Aníbal Busteliere, fugitivo del FBI por 26 años, capturado en Hialeah

Aníbal Busteliere, fugitivo del FBI por 26 años y señalado como matón a sueldo con nexos castristas, fue capturado en Hialeah.

Aníbal Busteliere, fugitivo del FBI por 26 años, capturado en Hialeah

Aníbal Busteliere, el cubano que fue matón a sueldo con posibles nexos castristas

Una historia que parece sacada de una película de policías y ladrones, pero que es un caso de la vida real, tuvo su desenlace esta semana en Hialeah, Estados Unidos. Aníbal Busteliere, un cubano de 66 años, fue arrestado por la policía local después de permanecer 26 años en la lista de los más buscados del FBI, acusado de múltiples delitos que incluyen intento de homicidio, robo a mano armada y asalto.

Durante más de dos décadas logró esquivar a las autoridades federales, a los alguaciles y a la ATF. Hasta que la policía de Hialeah le echó el guante.

Busteliere fue capturado junto a sus cómplices, Yamilé Díaz Bernal y José Eduardo Pineda, en el marco de una investigación por dos robos a mano armada cometidos en 2015 en dos joyerías de la ciudad, y un tercer intento de robo la semana pasada.

En el registro de su vivienda, una humilde casa en el este de Hialeah, las autoridades encontraron joyas de gran valor, esposas, armas y cinta adhesiva. Además, según la policía, el grupo ofrecía venta de armas a otros criminales para que cometieran más delitos.

Pero lo que convirtió a Busteliere en un “pescado grande”, como lo describieron las autoridades, no fueron solo los robos a joyerías.
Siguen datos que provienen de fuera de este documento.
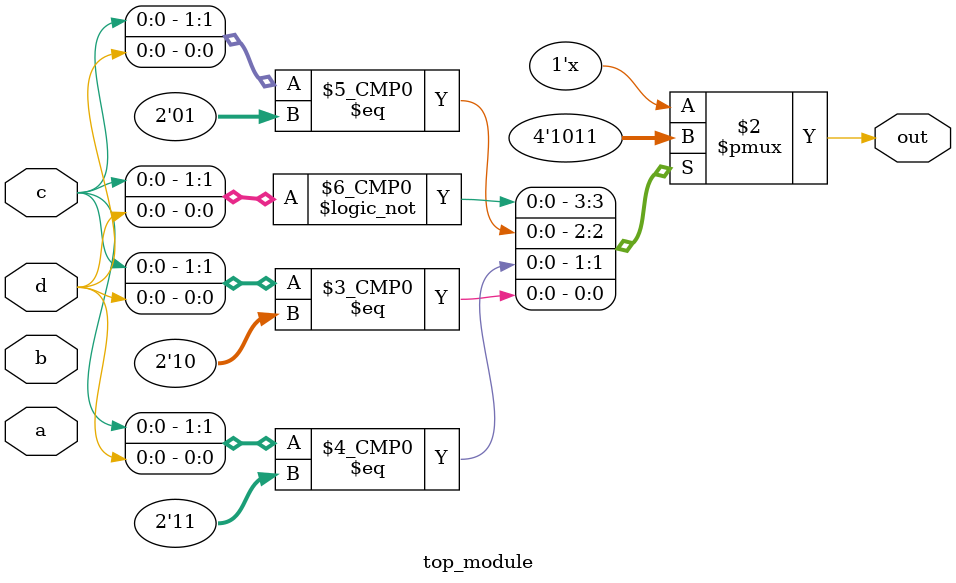
<source format=sv>
module top_module (
    input a, 
    input b,
    input c,
    input d,
    output reg out
);

always @(*) begin
    case ({c, d})
        2'b00: out = 1'b1;
        2'b01: out = 1'b0;
        2'b11: out = 1'b1;
        2'b10: out = 1'b1;
    endcase
end

endmodule

</source>
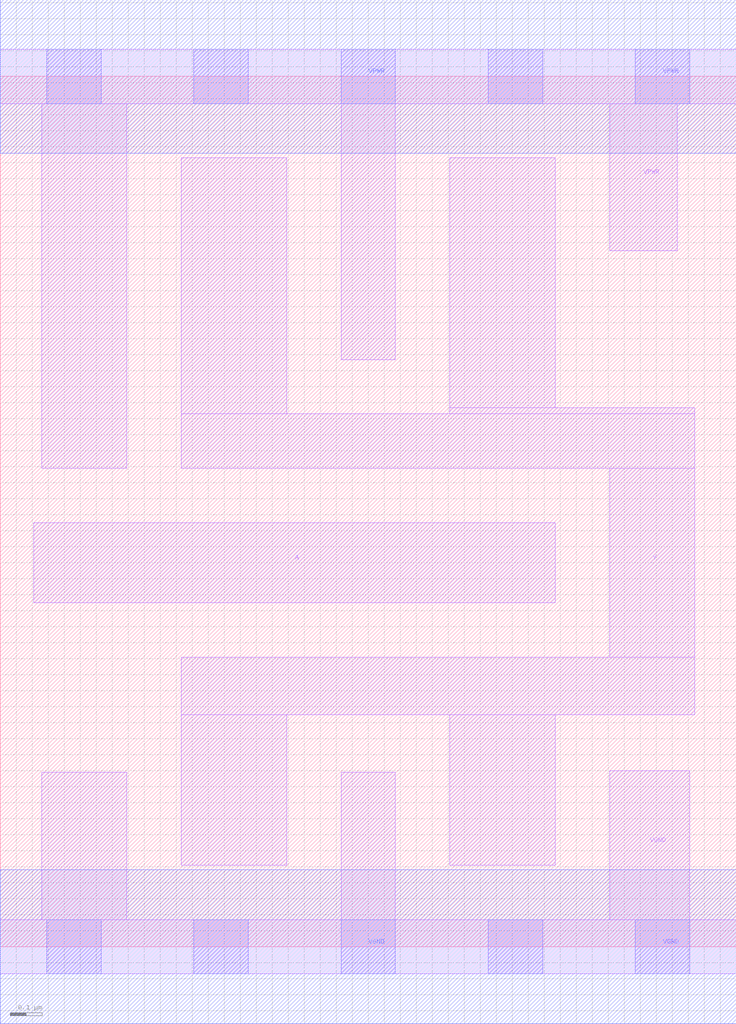
<source format=lef>
# Copyright 2020 The SkyWater PDK Authors
#
# Licensed under the Apache License, Version 2.0 (the "License");
# you may not use this file except in compliance with the License.
# You may obtain a copy of the License at
#
#     https://www.apache.org/licenses/LICENSE-2.0
#
# Unless required by applicable law or agreed to in writing, software
# distributed under the License is distributed on an "AS IS" BASIS,
# WITHOUT WARRANTIES OR CONDITIONS OF ANY KIND, either express or implied.
# See the License for the specific language governing permissions and
# limitations under the License.
#
# SPDX-License-Identifier: Apache-2.0

VERSION 5.7 ;
  NAMESCASESENSITIVE ON ;
  NOWIREEXTENSIONATPIN ON ;
  DIVIDERCHAR "/" ;
  BUSBITCHARS "[]" ;
UNITS
  DATABASE MICRONS 200 ;
END UNITS
MACRO sky130_fd_sc_hd__inv_4
  CLASS CORE ;
  SOURCE USER ;
  FOREIGN sky130_fd_sc_hd__inv_4 ;
  ORIGIN  0.000000  0.000000 ;
  SIZE  2.300000 BY  2.720000 ;
  SYMMETRY X Y R90 ;
  SITE unithd ;
  PIN A
    ANTENNAGATEAREA  0.990000 ;
    DIRECTION INPUT ;
    USE SIGNAL ;
    PORT
      LAYER li1 ;
        RECT 0.105000 1.075000 1.735000 1.325000 ;
    END
  END A
  PIN Y
    ANTENNADIFFAREA  0.891000 ;
    DIRECTION OUTPUT ;
    USE SIGNAL ;
    PORT
      LAYER li1 ;
        RECT 0.565000 0.255000 0.895000 0.725000 ;
        RECT 0.565000 0.725000 2.170000 0.905000 ;
        RECT 0.565000 1.495000 2.170000 1.665000 ;
        RECT 0.565000 1.665000 0.895000 2.465000 ;
        RECT 1.405000 0.255000 1.735000 0.725000 ;
        RECT 1.405000 1.665000 2.170000 1.685000 ;
        RECT 1.405000 1.685000 1.735000 2.465000 ;
        RECT 1.905000 0.905000 2.170000 1.495000 ;
    END
  END Y
  PIN VGND
    DIRECTION INOUT ;
    SHAPE ABUTMENT ;
    USE GROUND ;
    PORT
      LAYER li1 ;
        RECT 0.000000 -0.085000 2.300000 0.085000 ;
        RECT 0.130000  0.085000 0.395000 0.545000 ;
        RECT 1.065000  0.085000 1.235000 0.545000 ;
        RECT 1.905000  0.085000 2.155000 0.550000 ;
      LAYER mcon ;
        RECT 0.145000 -0.085000 0.315000 0.085000 ;
        RECT 0.605000 -0.085000 0.775000 0.085000 ;
        RECT 1.065000 -0.085000 1.235000 0.085000 ;
        RECT 1.525000 -0.085000 1.695000 0.085000 ;
        RECT 1.985000 -0.085000 2.155000 0.085000 ;
      LAYER met1 ;
        RECT 0.000000 -0.240000 2.300000 0.240000 ;
    END
  END VGND
  PIN VPWR
    DIRECTION INOUT ;
    SHAPE ABUTMENT ;
    USE POWER ;
    PORT
      LAYER li1 ;
        RECT 0.000000 2.635000 2.300000 2.805000 ;
        RECT 0.130000 1.495000 0.395000 2.635000 ;
        RECT 1.065000 1.835000 1.235000 2.635000 ;
        RECT 1.905000 2.175000 2.115000 2.635000 ;
      LAYER mcon ;
        RECT 0.145000 2.635000 0.315000 2.805000 ;
        RECT 0.605000 2.635000 0.775000 2.805000 ;
        RECT 1.065000 2.635000 1.235000 2.805000 ;
        RECT 1.525000 2.635000 1.695000 2.805000 ;
        RECT 1.985000 2.635000 2.155000 2.805000 ;
      LAYER met1 ;
        RECT 0.000000 2.480000 2.300000 2.960000 ;
    END
  END VPWR
END sky130_fd_sc_hd__inv_4

</source>
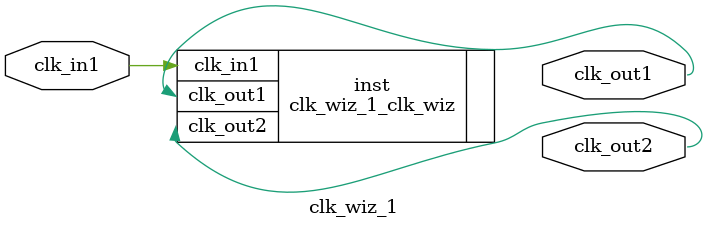
<source format=v>


`timescale 1ps/1ps

(* CORE_GENERATION_INFO = "clk_wiz_1,clk_wiz_v6_0_2_0_0,{component_name=clk_wiz_1,use_phase_alignment=true,use_min_o_jitter=false,use_max_i_jitter=false,use_dyn_phase_shift=false,use_inclk_switchover=false,use_dyn_reconfig=false,enable_axi=0,feedback_source=FDBK_AUTO,PRIMITIVE=PLL,num_out_clk=2,clkin1_period=10.000,clkin2_period=10.000,use_power_down=false,use_reset=false,use_locked=false,use_inclk_stopped=false,feedback_type=SINGLE,CLOCK_MGR_TYPE=NA,manual_override=false}" *)

module clk_wiz_1 
 (
  // Clock out ports
  output        clk_out1,
  output        clk_out2,
 // Clock in ports
  input         clk_in1
 );

  clk_wiz_1_clk_wiz inst
  (
  // Clock out ports  
  .clk_out1(clk_out1),
  .clk_out2(clk_out2),
 // Clock in ports
  .clk_in1(clk_in1)
  );

endmodule

</source>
Su historial incluye dos intentos de asesinato contra una misma persona: en 1989 le disparó, y en 1990 intentó matarlo con una bomba.

Las autoridades lo calificaron como un “matón a sueldo”, uno de los más peligrosos del país, y señalaron que tenía “posibles nexos con Fidel Castro”. Una revelación que, de confirmarse, explicaría por qué un criminal de su calibre pudo operar durante décadas sin ser capturado: la protección del régimen castrista, que durante años utilizó a sicarios y delincuentes como extensiones de su política exterior.

La ironía es brutal. Mientras en Cuba los ciudadanos honestos son encarcelados por protestar pacíficamente o por vender viandas, el régimen presuntamente protegía a un sicario que sembró el terror en Estados Unidos. Busteliere vivió 26 años como fugitivo, probablemente con la complicidad de quienes hoy predican “lucha contra el crimen” desde la tribuna oficial.

La policía de Hialeah hizo su trabajo. El FBI, también. En Cuba, mientras tanto, los verdaderos criminales —los que roban el presupuesto estatal, los que reprimen a su propio pueblo, los que negocian con narcotraficantes— siguen libres. Y algunos, como Busteliere, tienen el descaro de vincularse a la Revolución. Por suerte, la justicia estadounidense no olvida. Y los criminales, por más que huyan, siempre terminan pagando. Aunque sea 26 años después.